Of Marketing and Mercoxit: An EVE Vegas Interview
I sat down with David Reid, Chief Marketing Officer of CCP Games, and discussed "the most dangerous, complicated and rewarding journey in video games."
Going into Rubicon, how have you guys approached the marketing, and is it succeeding so far?
The first thing we did was...this was the first time we've done an announcement of an expansion on our Twitch channel...like, a live stream of "let us tell you about the next expansion and announce the name" and things like that. It was an idea of how to bring it to the community first, and get some real quick reactions on ideas in Rubicon. We've seen a big response to the Sisters of EVE ships, of course, everybody loves new ships...big responses to some of the things we were talking about earlier, the things that make EVE a little easier to understand without making it an easier game to play. We're not trying to make it an easy game, but we do want to make it more approachable for new players, and Rubicon is doing some of that. There are parts of Rubicon we saved for here, right? We had the announcement of what we're doing with Ghost Sites.
Something really interesting there that we have not yet told everybody is just how big this thing is going to be. Rubicon is a name we chose very carefully, because it does have a historical significance: it is the iconic moment at which Caesar decided to attack Rome and there was no turning back. There is something happening in this expansion that is the beginning, in a way, of this long journey toward building stargates and colonizing new parts of the universe, right? Going out and finding new galaxies, and letting that sandbox mechanic start all over again in an entirely different place. We talked about that vision at FanFest quite a bit, but Odyssey wasn't really the beginning of that – Rubicon is. There's stuff to come that will shed even more light on that.
You have to think about it, right? EVE has 7,000 some star systems and, since it was launched, those have been populated. We've had wormhole space added, we've done things like that...but at some level, the way that an MMO gamer is typically used to expansion is new zones, and we haven't done that before. Rubicon is the beginning of a process – I'm not gonna tell you it's happening in Rubicon, it's a little further out there, right? But this is the beginning of that process and, as players assemble the components and build the technologies and acquire them to build these stargates...somebody is going to be the first person into the new galaxy, right? It is going to happen...

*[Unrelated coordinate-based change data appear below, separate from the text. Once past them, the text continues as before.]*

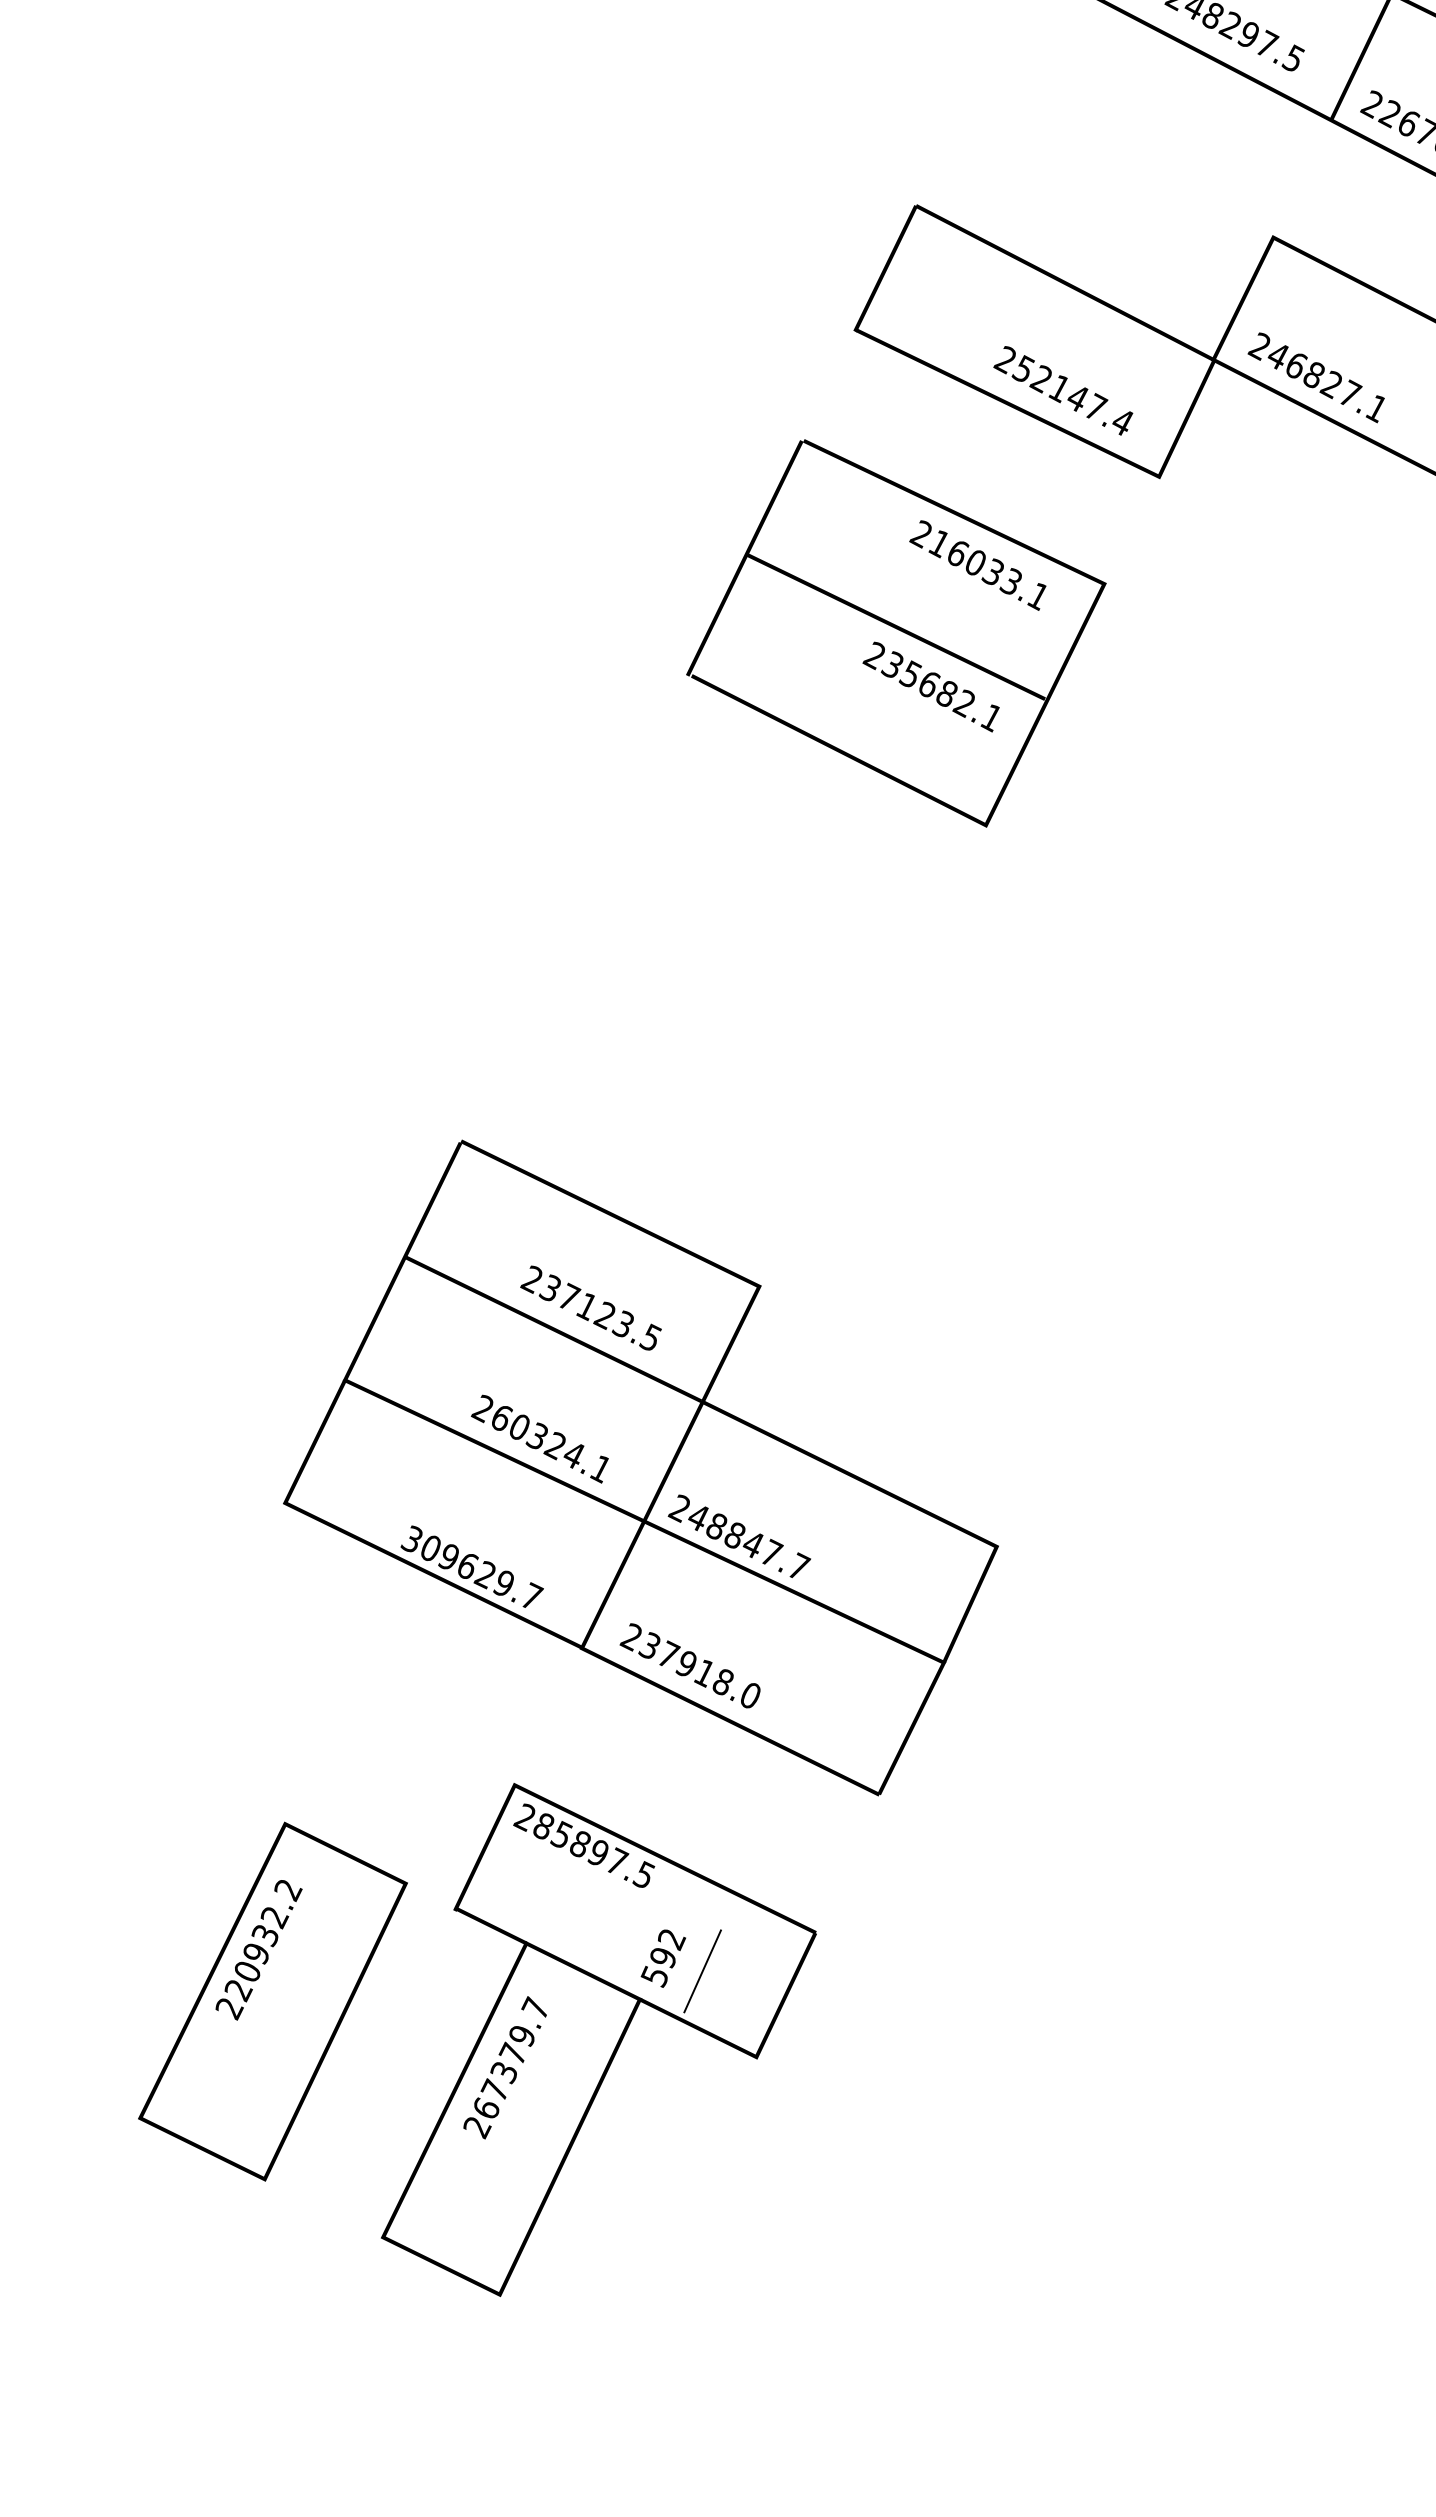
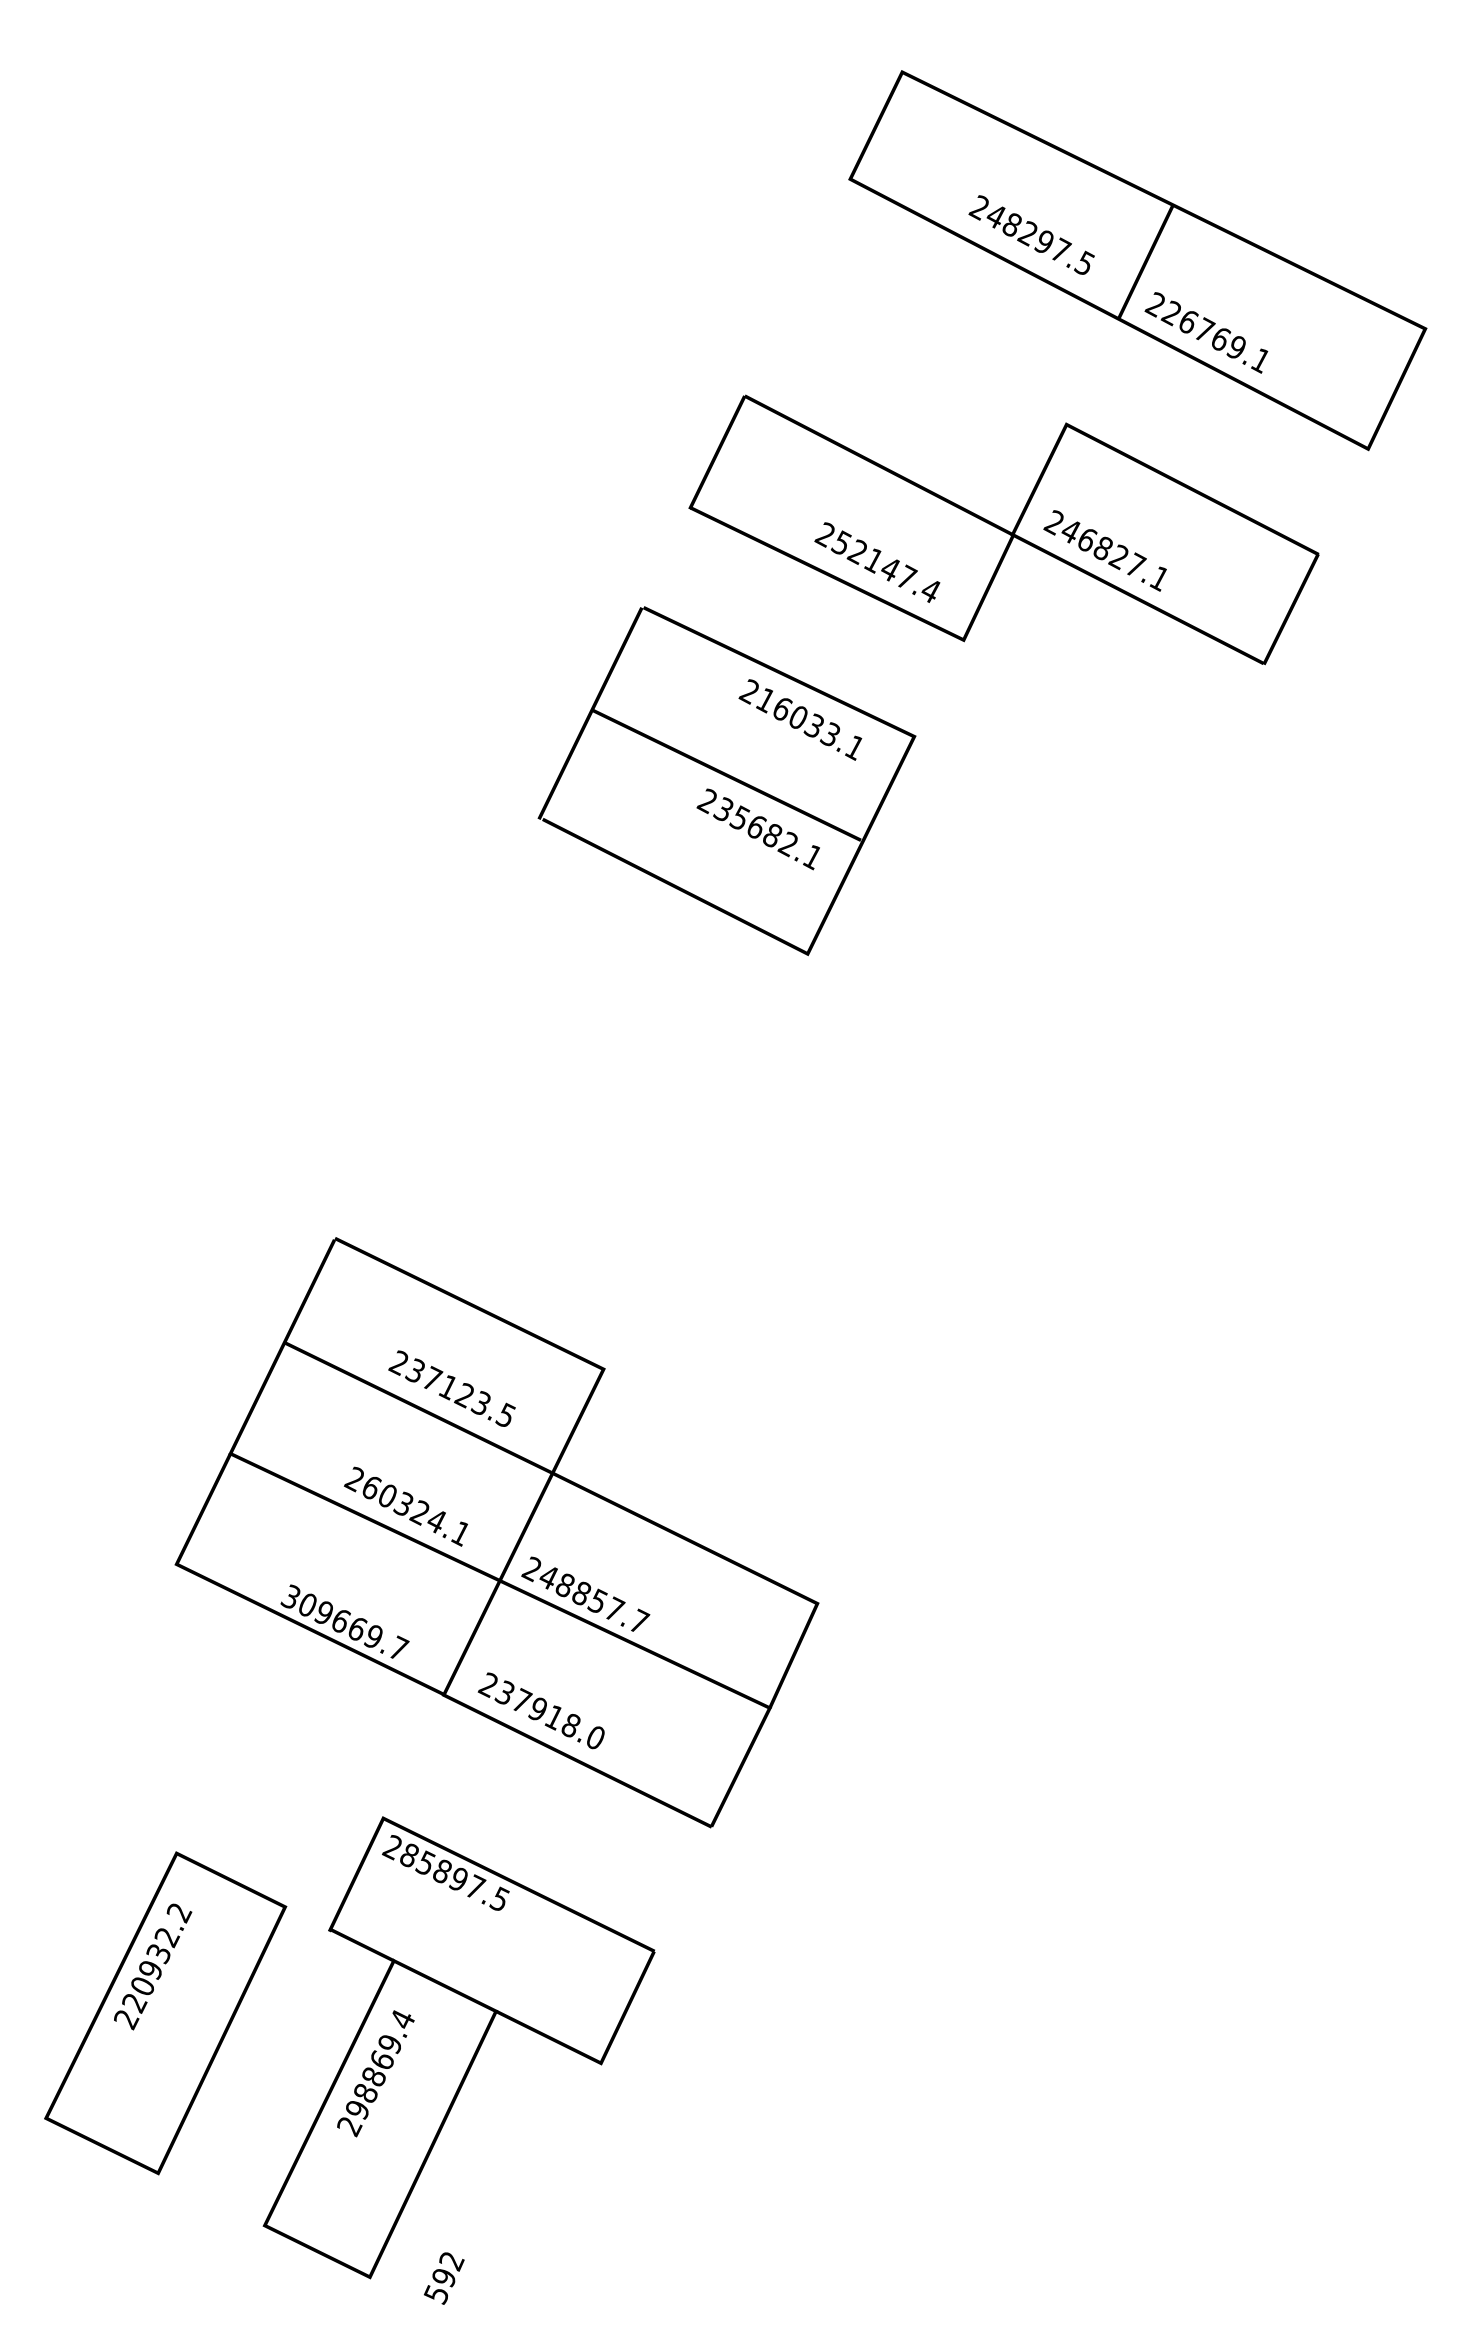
text: (752, 1543) -> (597, 1600), 248847.7 -> 248857.7
text: (484, 1574) -> (356, 1628), 309629.7 -> 309669.7
text: (662, 1958) -> (443, 2278), moved
line: (702, 1970) -> (552, 1985), removed
text: (511, 2057) -> (380, 2063), 267379.7 -> 298869.4

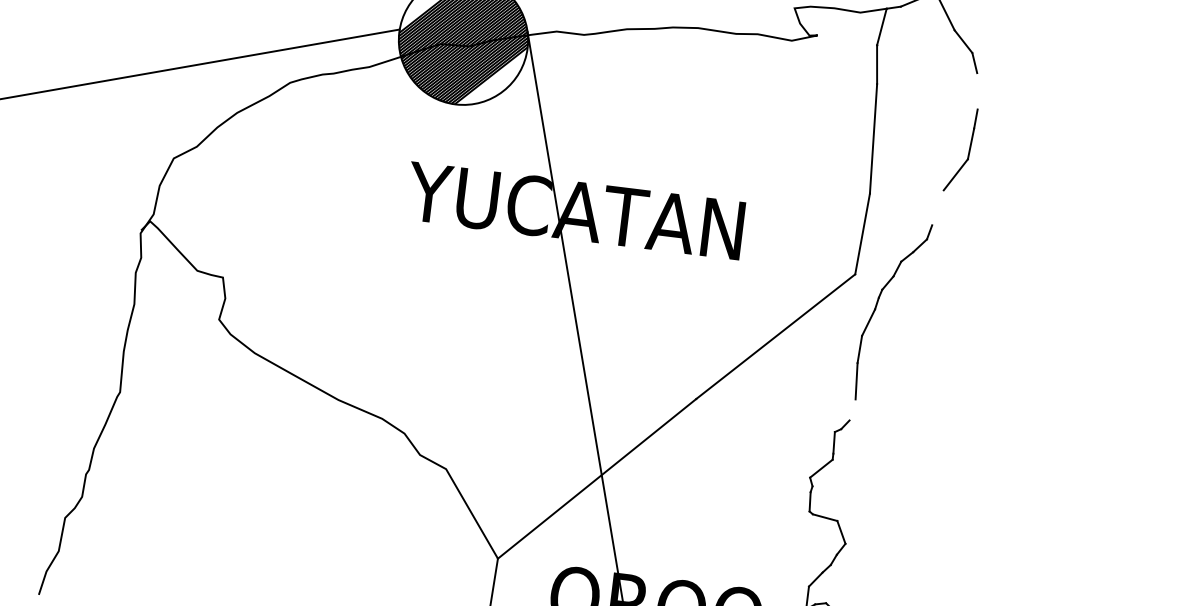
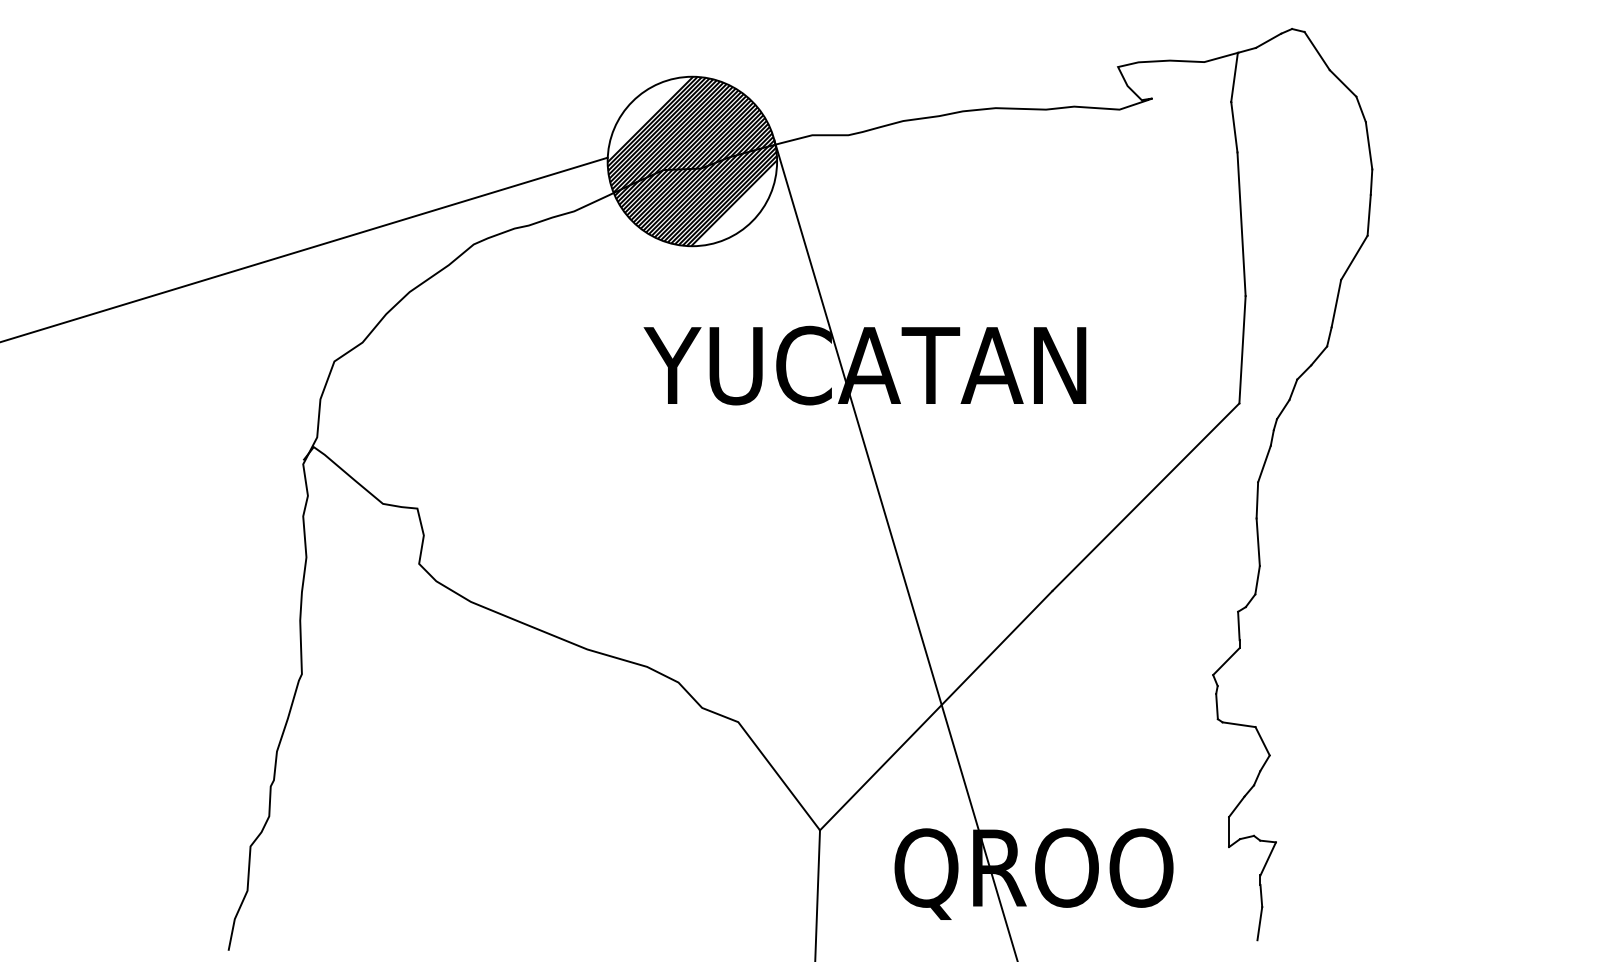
line: (977, 91) -> (1368, 145), added
line: (938, 207) -> (1336, 303), added
line: (852, 410) -> (1257, 580), added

...and maybe they'll get a mystery code for it!
Ah-ha! No, we might give them more than that! But yeah, it's a great idea.
Will any pieces of the Collector's Edition be available after the Collector's Edition is sold out?
We are talking about these things. Right now, we've got Collector's Editions to sell, and we're gonna stick with that. But yeah, I do think that...as an example, we're already taking orders from Icelandic retailers for the Collector's Edition because it has The Danger Game in there, and it just makes us think "Well geez, okay, we probably didn't need to sell the whole Collector's Edition there." And ya know, granted, we have like a 1,000 EVEplayers in Iceland, so it's not crazy to sell Collector's Editions there, but we could probably sell a lot more of The Danger Game (just updated) in the territory, right? And so it does lead us down that path and get us thinking about this. It's something I expect we will do, but I don't really know when or to what extent.
So just "down the road", gotcha. The Collector's Edition book would especially interest me.
Yeah. The stories about this game are fascinating, but the stories about this company are really fascinating as well, right? How did this group of 30 people that had never made a game before...they make something that has just stood this huge test of time. Back in that era – and it's easy to forget this – there was CCP making EVE Online, and there was Electronic Arts making Earth and Beyond [fansite]. If you had to put your money on one of those titles being around in 2013, the long odds would've been against CCP, right? It just turned out very differently than I think people expected, and there's a fascinating story underneath that.